We have the experience and expertise to help you to choose a suitable donor from our nominated sperm banks.
- Cryos International Ltd
- European Sperm Bank
Would you like to know as much as possible about the donor, or do you prefer to only know the basics? This consideration will help you to choose between an Extended Profile and a Basic Profile. An Extended Profile contains a lot of personal information including baby photos, personality tests and maybe an audio clip with the donor’s voice. A sperm donor with a Basic Profile only provides you with the essential information such as ethnicity, physical characteristics and education/job.
In Denmark, Donors can choose to remain Anonymous or they can agree to be contacted by the donor-conceived child once he or she is 18 years old (non-Anonymous /Open Donor / ID Release). The sperm donor never has legal responsibility for or paternal rights to children conceived using their semen. The donor cannot be contacted by the parents of the child and the donor cannot contact the child or his/her parents.

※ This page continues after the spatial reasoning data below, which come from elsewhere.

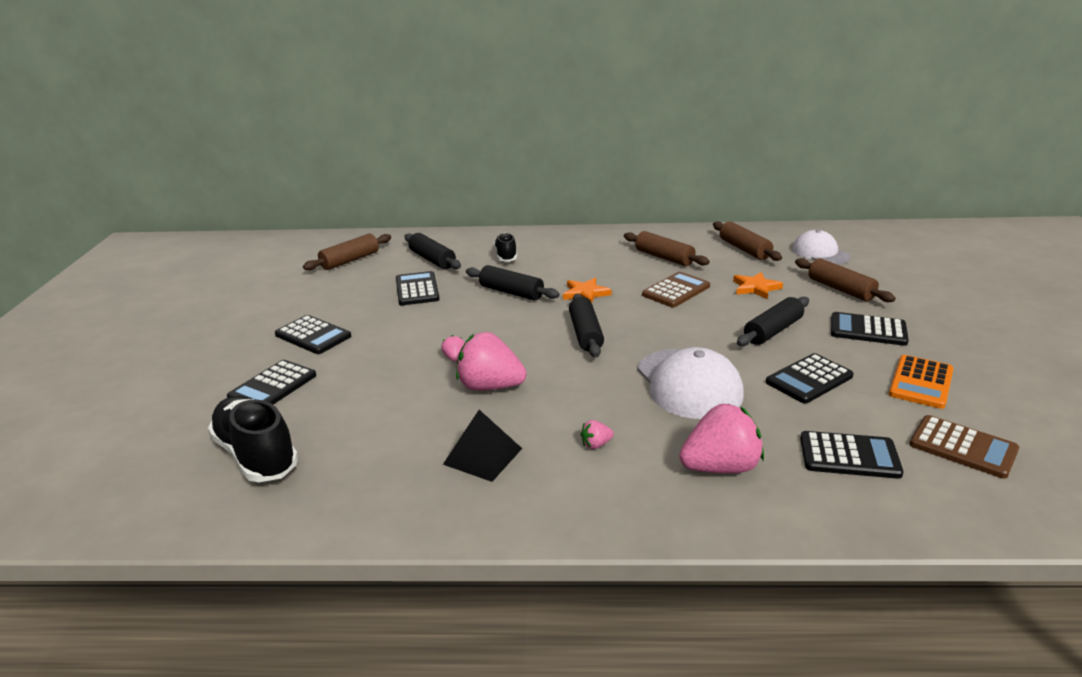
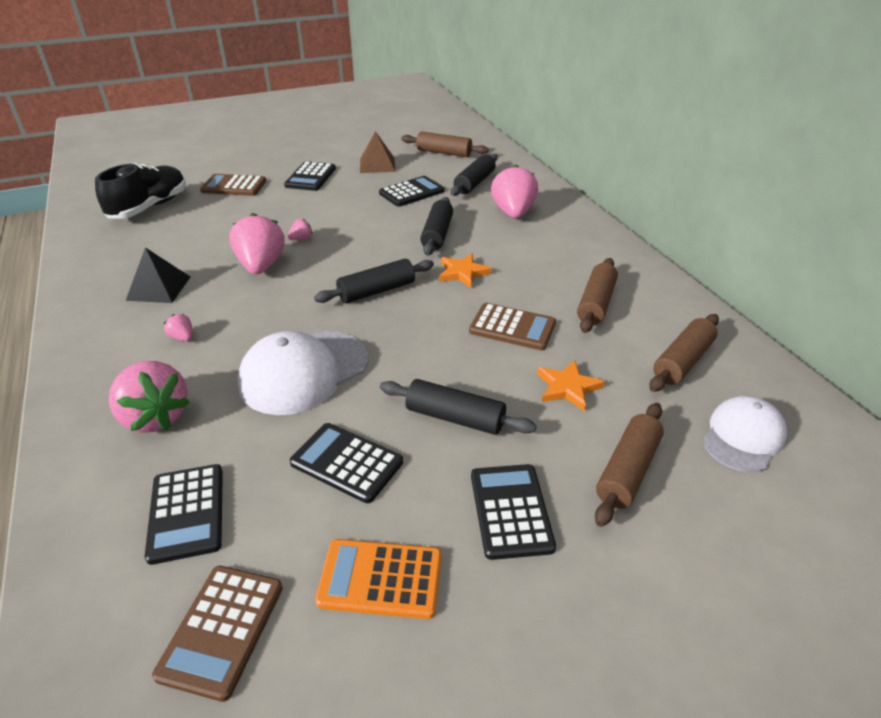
camera: 65 degrees right, 10 degrees up
black calculator [227,360,316,405] -> brown calculator [200,174,266,196]
black shoe [494,232,517,262] -> pink strawberry [491,165,538,218]
none -> brown pyramid [360,131,396,173]

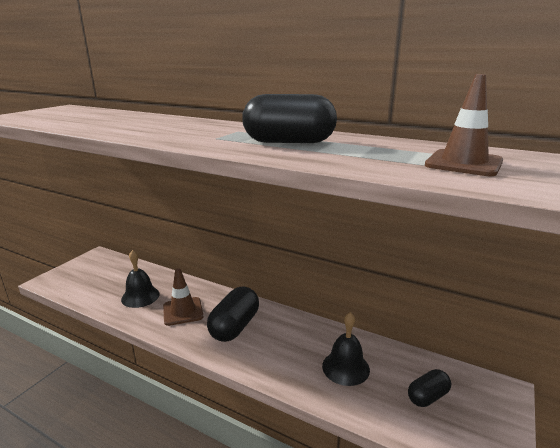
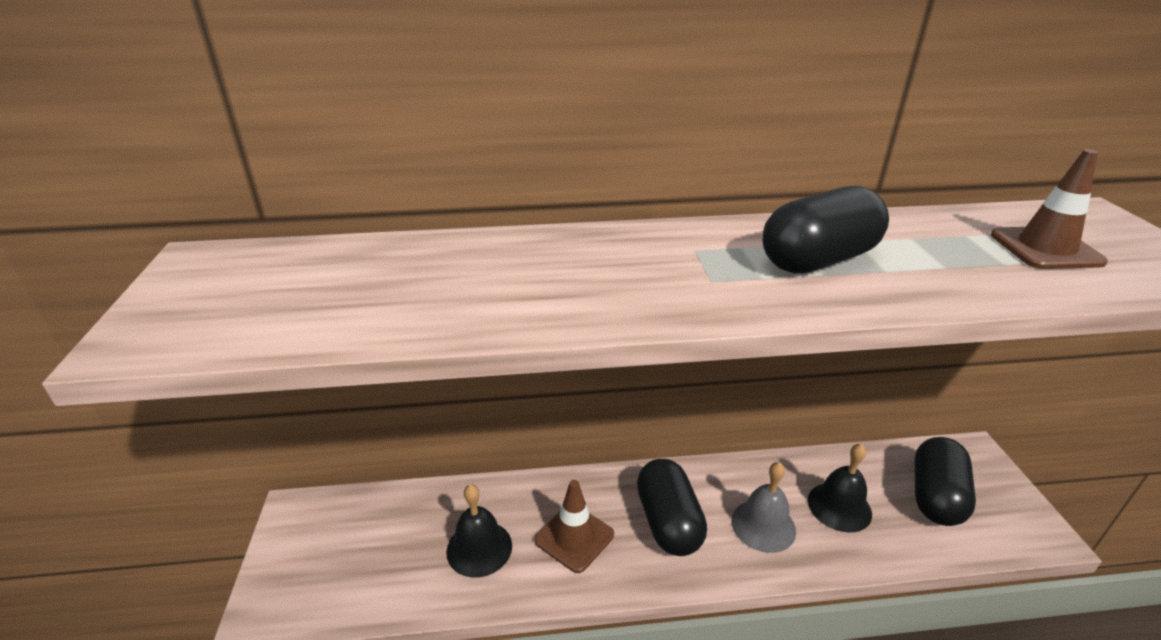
camera: 35 degrees left, 10 degrees up
black capsule [408,369,451,407] -> black capsule [914,437,976,526], size x1.71
none -> grey bell [732,462,796,553]

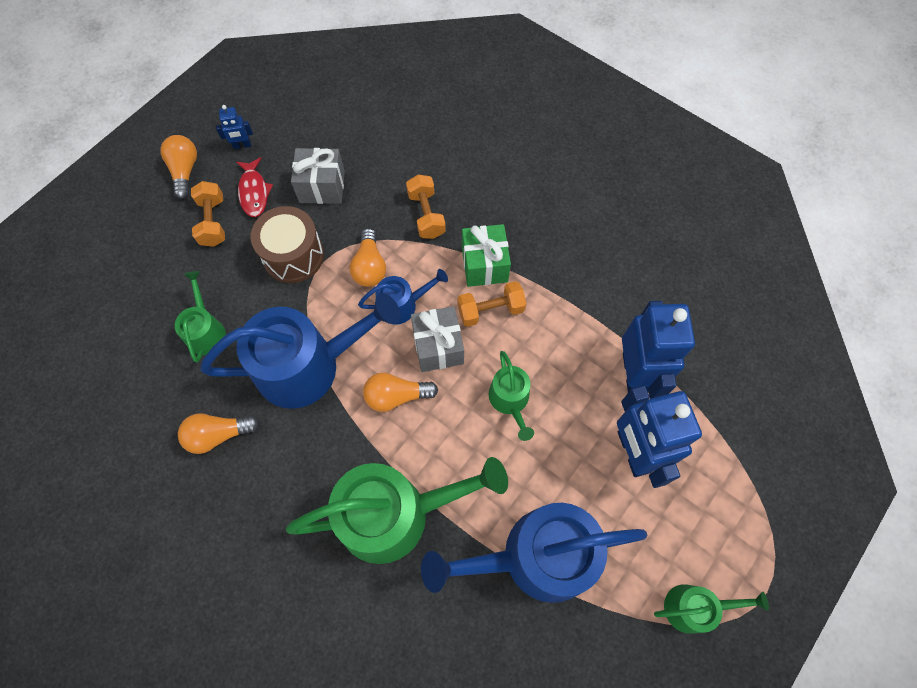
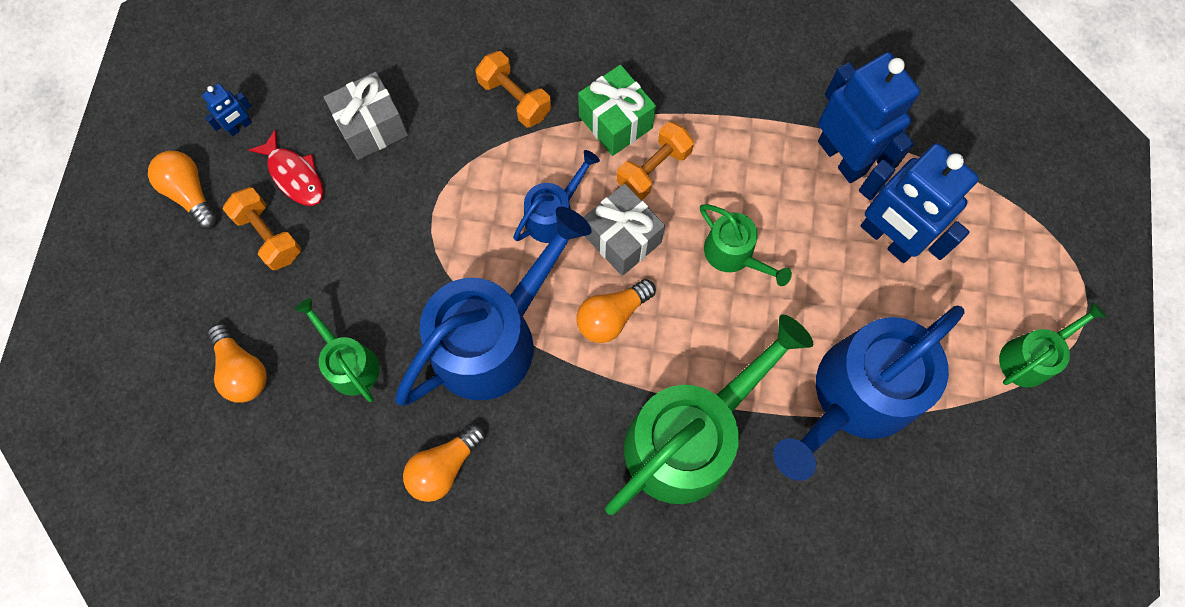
camera: 30 degrees left, 5 degrees up
brown drum [251,206,324,283] -> none
orange light bulb [350,228,386,287] -> orange light bulb moved to [207,323,267,402]

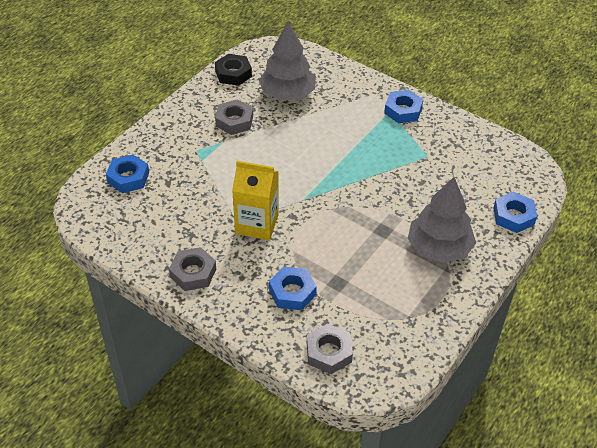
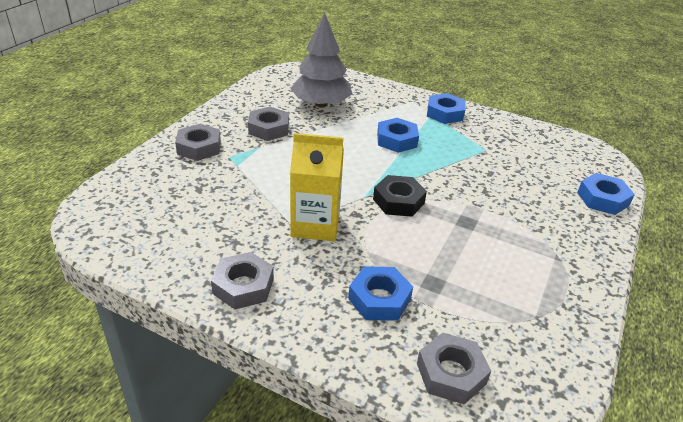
camera: 10 degrees left, 10 degrees down
blue nut [106,154,149,193] -> blue nut moved to [377,118,419,153]
black nut [215,54,252,86] -> black nut moved to [373,175,427,217]
grey tree [408,177,476,263] -> none
none -> grey nut [175,124,221,161]

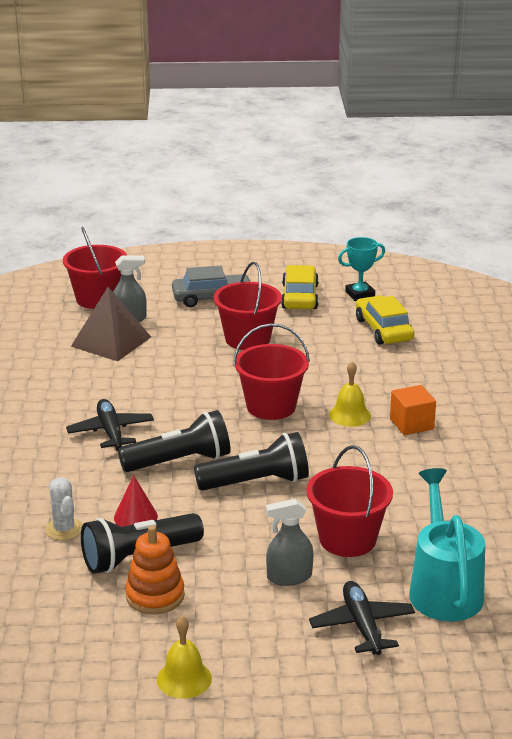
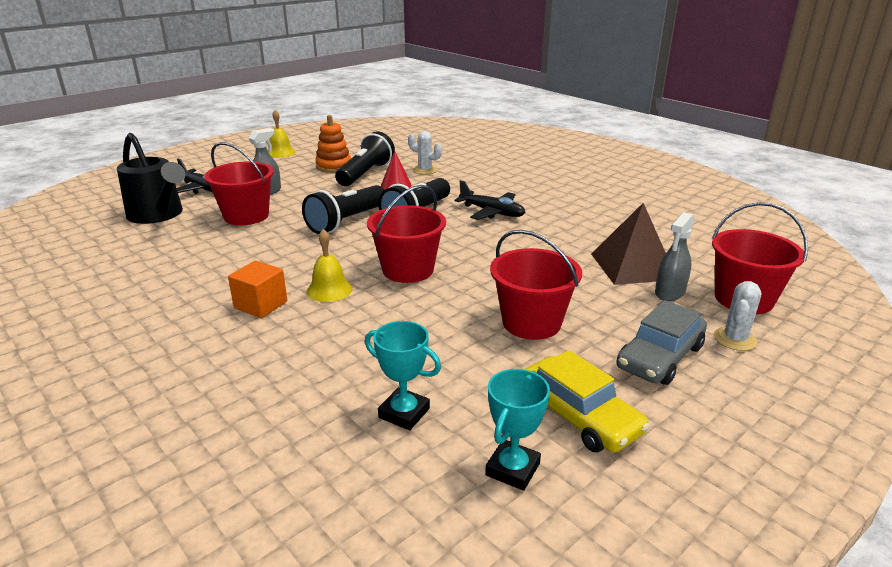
camera: 140 degrees right, 0 degrees up
yellow car [356,295,414,345] -> turquoise trophy [365,321,441,430]
turquoise watering can [409,468,485,621] -> black watering can [117,133,185,224]
none -> white cactus [714,281,761,351]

The Children and Family Relationships Act 2015 which was enacted on 4th May 2020 prevents the use of anonymous donors in Ireland. Treatments using donated sperm must now be reported to the Department of Health and children born from these treatments will have their information stored on the National Donor Conceived person register. The Register will enable a donor-conceived child who has reached the age of 18 to access personal “identifying” information on the relevant donor. We will take care of this paperwork for you and you will be asked to sign specific consent forms prior to your treatment cycle.
Counselling is required for all patients engaging in donor treatment, this is mandatory implications counselling provided by ReproMed affiliated counsellors. The purpose is to gain a better understanding of the 2015 Children and Family Relationships Act which considers the legal relationship of children born from donated gametes. Further details can be found on the following site: www.justice.ie/en/JELR/Pages/WP15000315
Sperm donors are screened extensively as per EU legislation before they are accepted as a sperm donor. Potential donors will have to complete a medical history questionnaire and have a thorough physical health check and have blood and urine samples taken for a number of hereditary and infectious diseases. They will undergo counselling to ensure they are aware of the implications of donation and the types of donor they can be. Their sperm is tested to make sure it is of suitable quality after freezing and thawing. Once they pass all of these tests, they complete the donor profile and they start the donation programme. During the whole period of donation the donors are screened for infectious diseases while the sperm is quarantined, so the risk of passing on those infectious diseases is eliminated.